Ecology and Conservation The Ecology and Conservation group at our Cornwall Campus focuses on pressing issues in animal ecology, including: the impacts of renewable energy generation; interactions between wildlife, fisheries and agriculture (particularly in relation to TB in badgers and cattle); new techniques in monitoring movement in wild animals; over-harvesting; and the impacts of climate change. They combine field, laboratory, and modelling studies, carried out globally in ecosystems ranging from farmland to coral reefs.

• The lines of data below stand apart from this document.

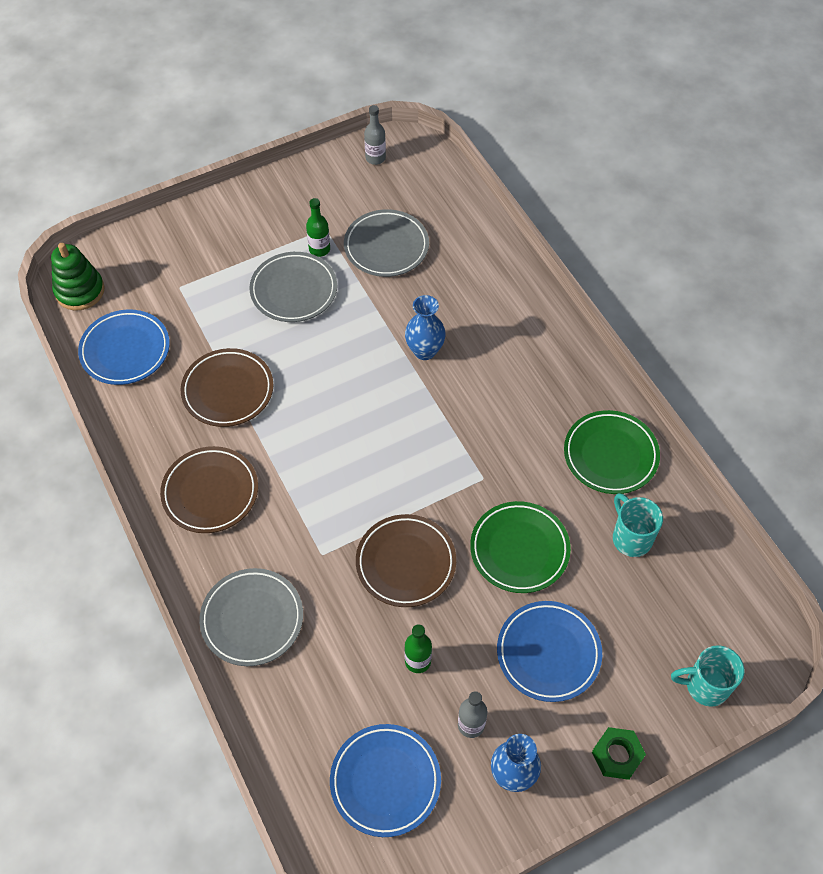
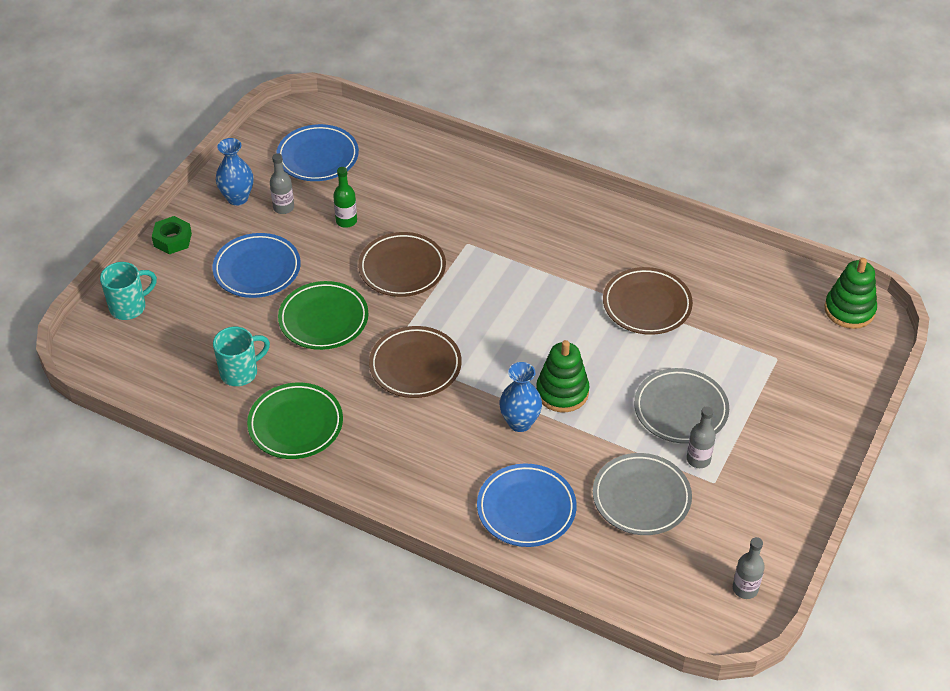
camera: 145 degrees right, 10 degrees down
(125, 350) = (757, 289): blue plate -> blue plate (526, 509)
(210, 492) = (584, 237): brown plate -> brown plate (415, 366)
(252, 619) = (479, 187): grey plate -> none
(319, 249) = (698, 459): green bottle -> grey bottle
(369, 356) = (562, 392): none -> green stacking toy
(631, 537) = (240, 372): turquoise mug -> turquoise mug turned 60 degrees counterclockwise

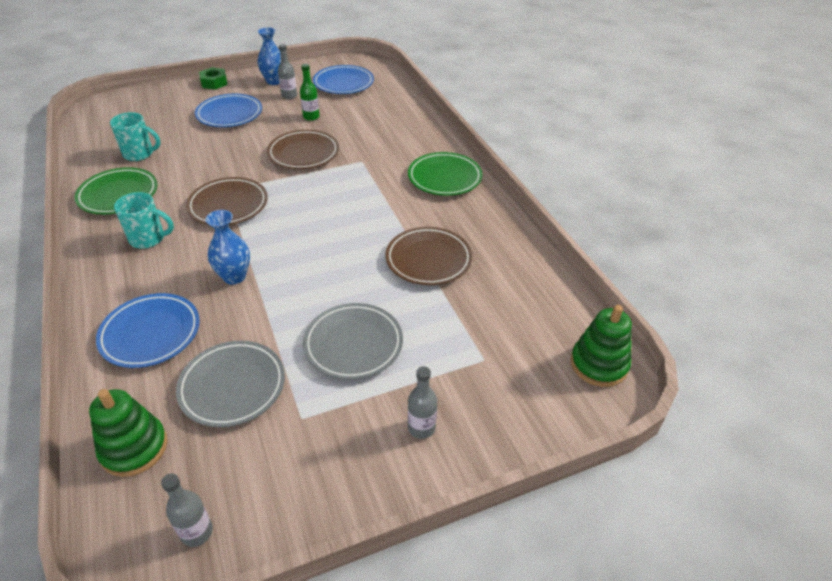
camera: 40 degrees right, 5 degrees down
(129, 307) = (146, 99): turquoise mug -> turquoise mug (149, 239)
(323, 319) = (221, 154): green plate -> green plate (444, 178)
(562, 392) = (289, 276): green stacking toy -> green stacking toy (134, 448)
(698, 459) = (314, 390): grey bottle -> grey bottle (421, 428)

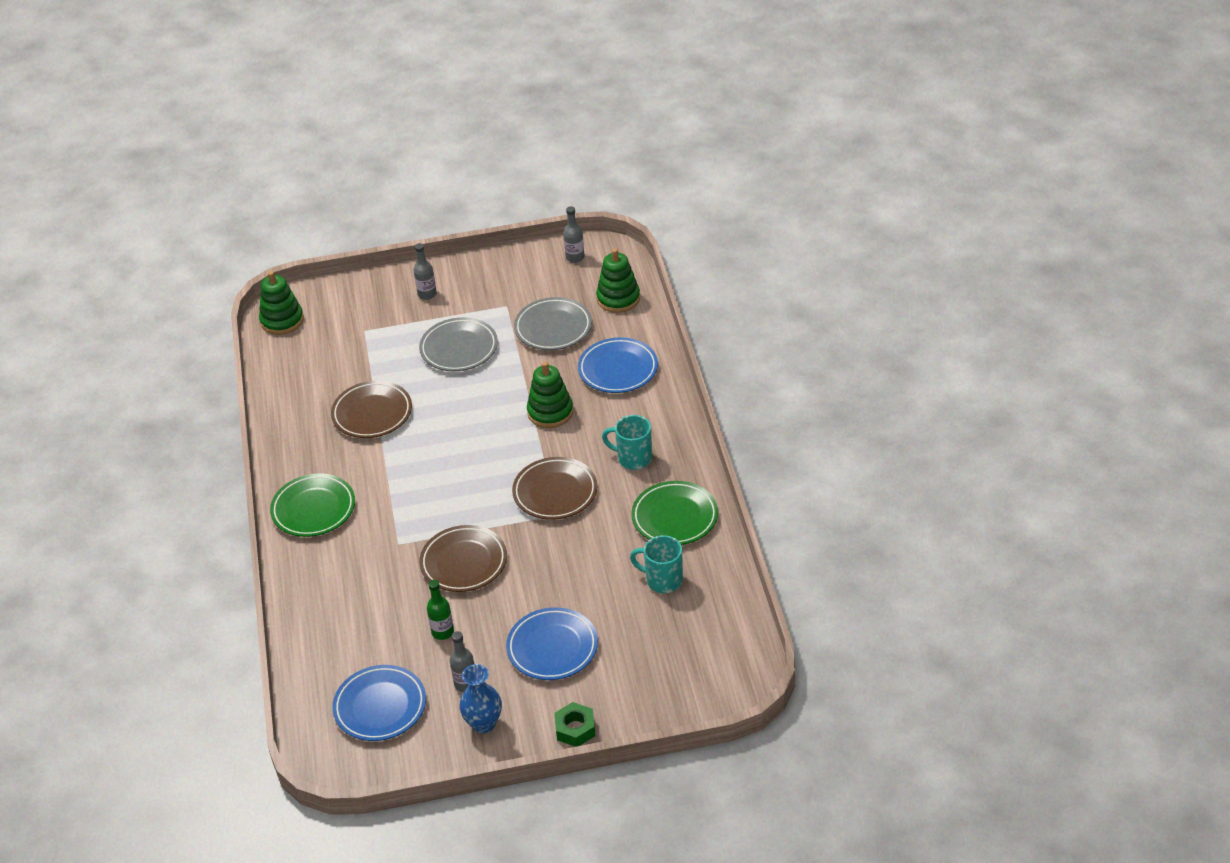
camera: 165 degrees left, 0 degrees up
(234, 276) = (550, 412): blue vase -> green stacking toy

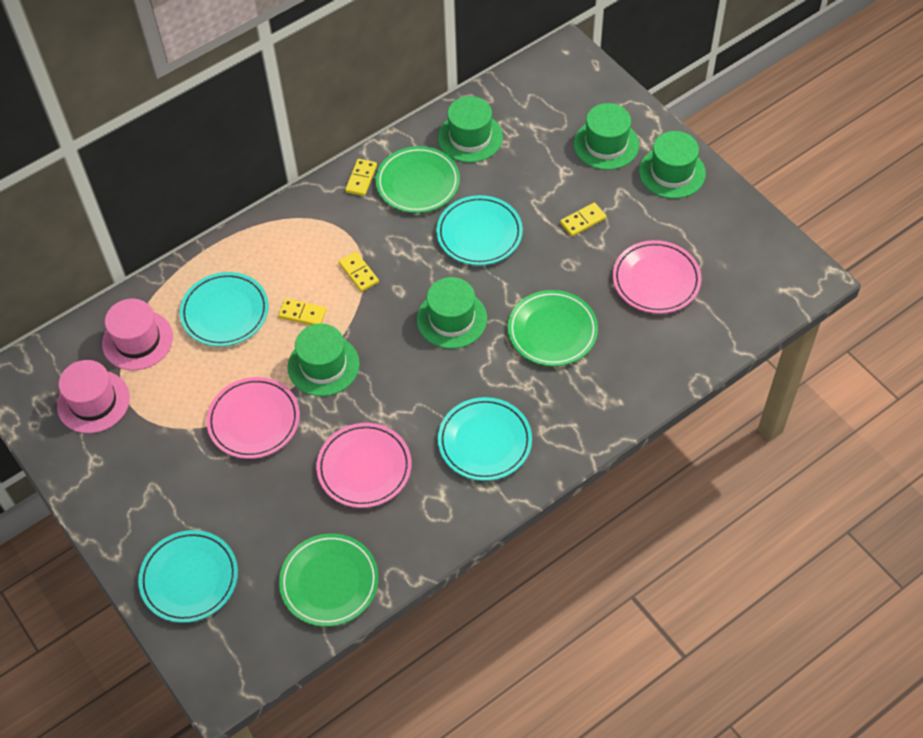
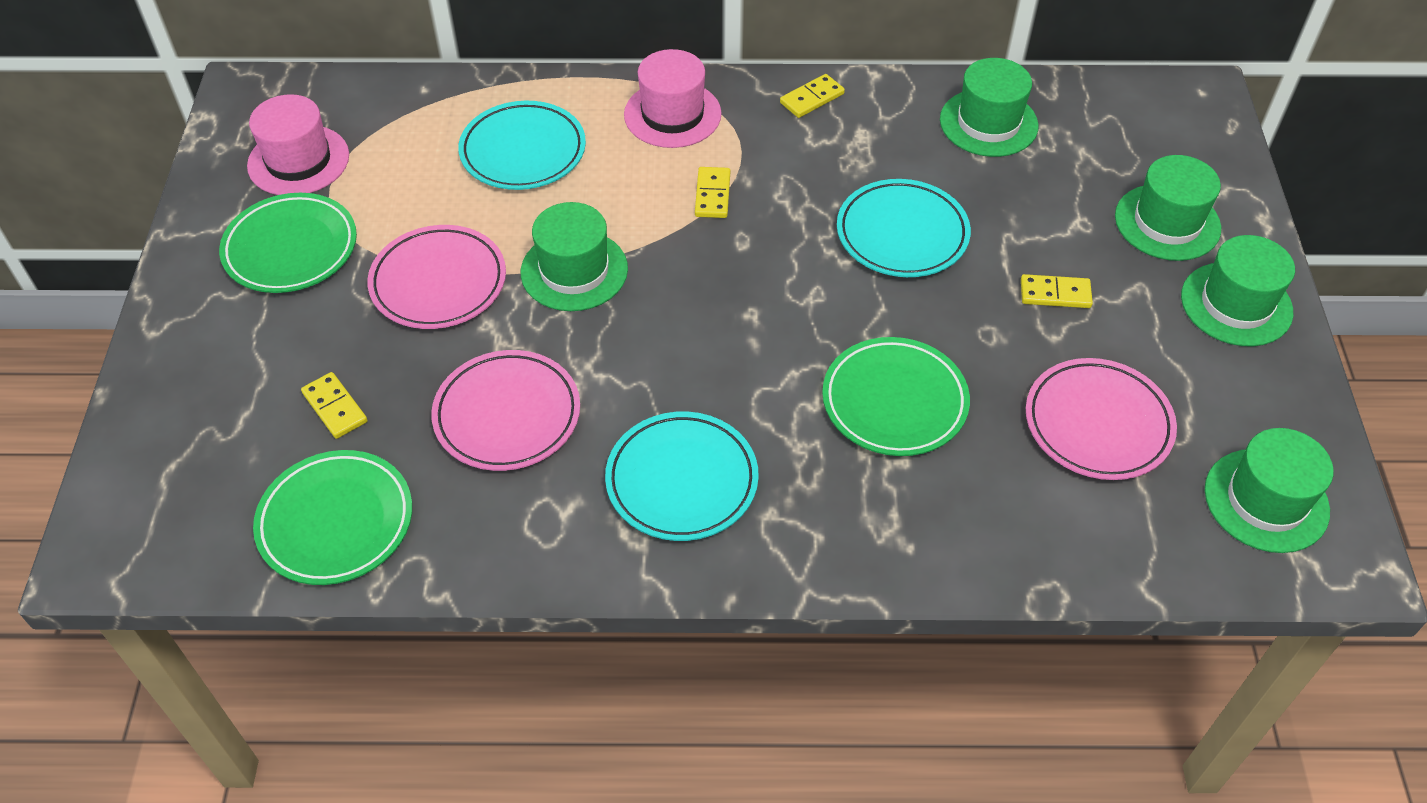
camera: 35 degrees right, 5 degrees down
(137, 340) = (405, 126): pink hat -> pink hat (672, 114)
(189, 578) = (196, 408): turquoise plate -> none
(302, 314) = (605, 201): yellow domino -> yellow domino (335, 407)
(418, 183) = (876, 138): green plate -> green plate (291, 248)
(452, 319) = (776, 310): green hat -> green hat (1266, 500)

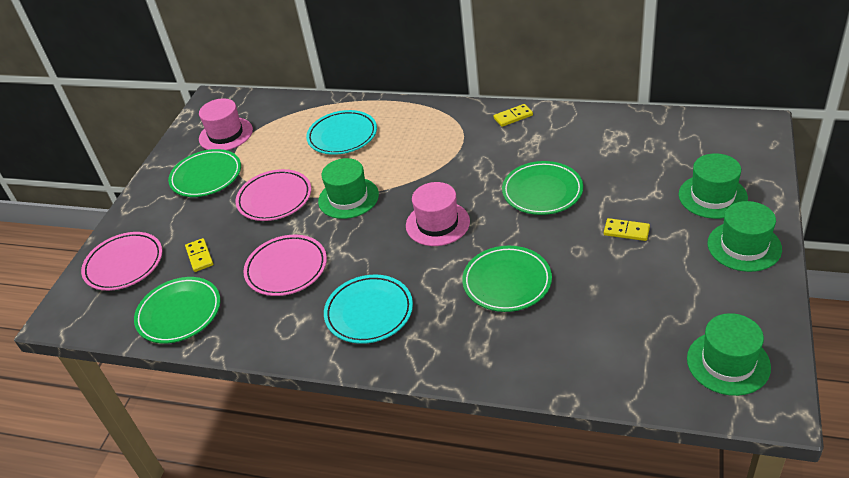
camera: 20 degrees right, 10 degrees down
(672, 114) = (430, 121): pink hat -> pink hat (437, 223)
(712, 195) = (438, 164): yellow domino -> none
(902, 234) = (542, 191): turquoise plate -> green plate
(988, 123) = (615, 135): green hat -> none
(1098, 424) = (630, 306): pink plate -> pink plate (124, 264)

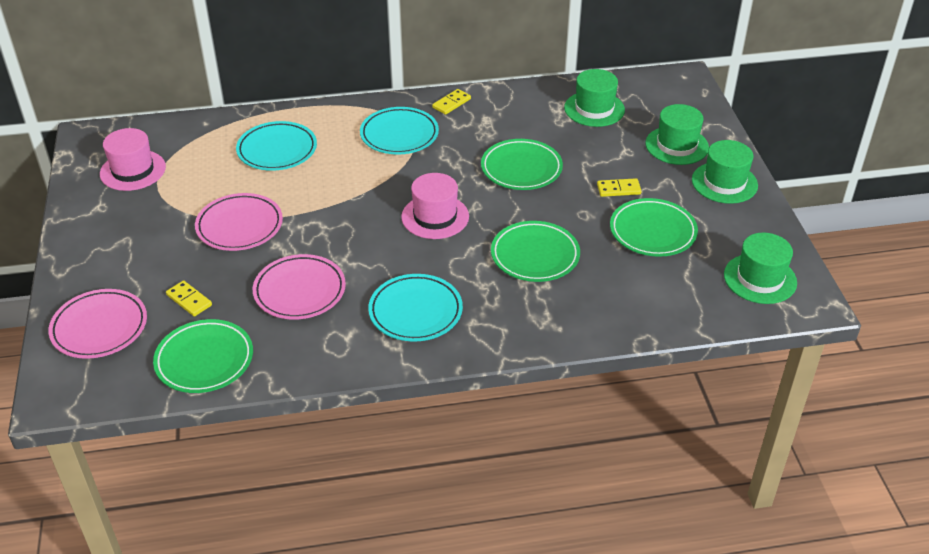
camera: 30 degrees left, 0 degrees up
(206, 177) = (139, 218): green plate -> green plate (652, 231)
(348, 198) = (324, 210): green hat -> green hat (594, 109)
(450, 139) = (399, 135): none -> turquoise plate

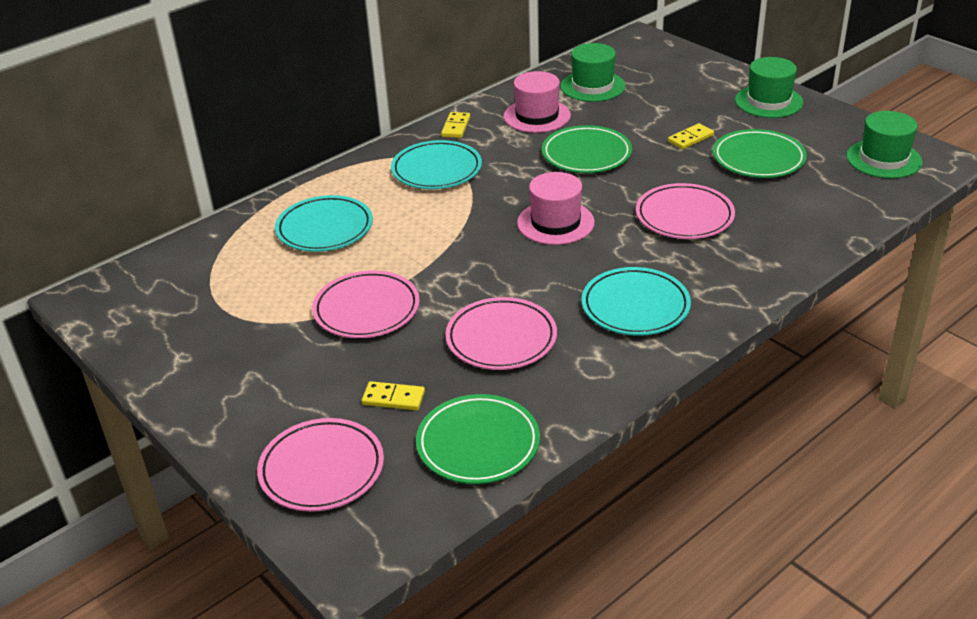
camera: 30 degrees left, 5 degrees down
(133, 170) = (179, 308): pink hat -> pink hat (537, 116)
(535, 255) = (684, 216): green plate -> pink plate
(676, 145) = (696, 89): green hat -> none

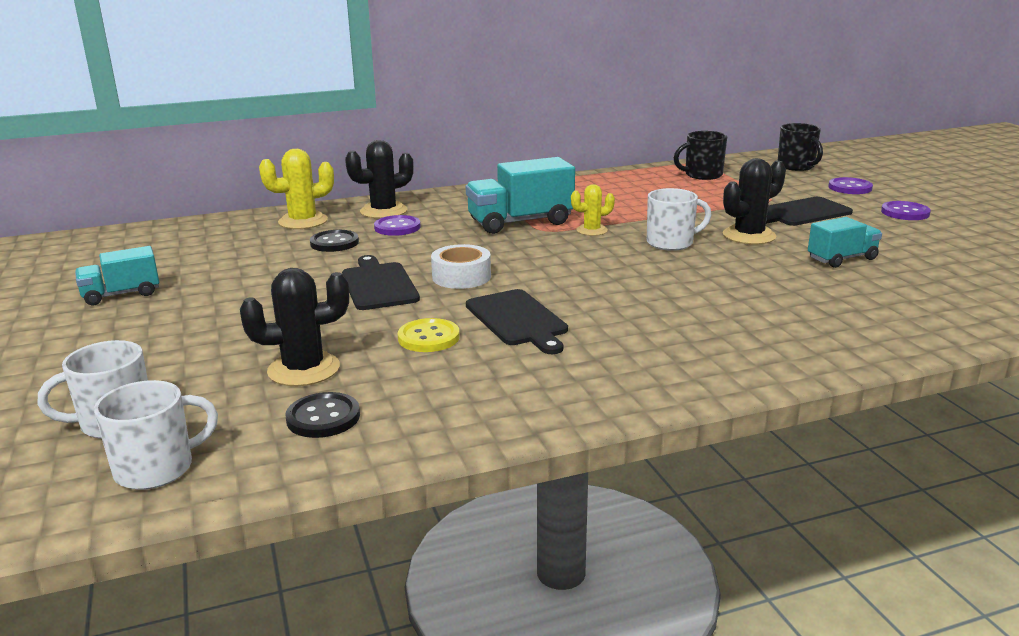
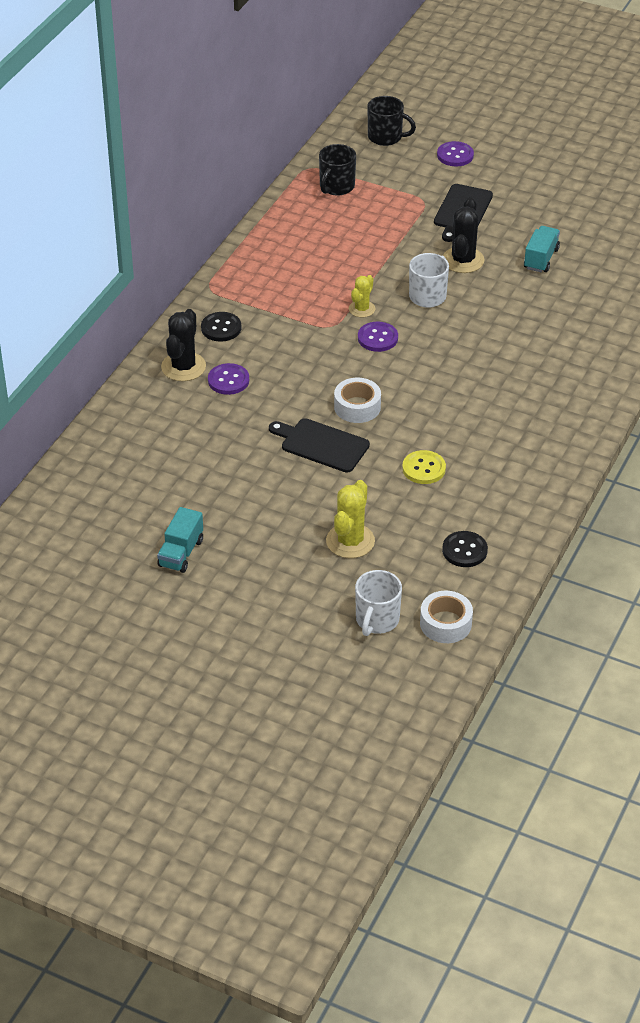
camera: 45 degrees left, 20 degrees up
(156, 469) = (445, 623): white mug -> white tape
(303, 221) = (147, 413): yellow cactus -> yellow cactus (350, 541)
(304, 369) = (401, 531): black cactus -> none
(334, 243) = (217, 423): black button -> black button (221, 328)
(518, 320) = (446, 425): black cutting board -> none
(520, 222) = (301, 325): turquoise truck -> none
(905, 212) = (521, 176): purple button -> purple button (377, 338)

Evolution The Evolution Group at our Cornwall Campus has particular strengths in the evolutionary ecology of host-pathogen interactions, sexual selection and studying selection in the wild. They use experimental evolution to investigate how changes in environment or mating patterns drive rapid evolutionary adaptation in microbes and insects and high throughput sequencing to dissect evolution at the level of the gene. Current projects include studies of ageing, host-parasite coevolution, the genetic basis of mimicry, parental care, selfish genes, speciation and life-history and developmental trade-offs.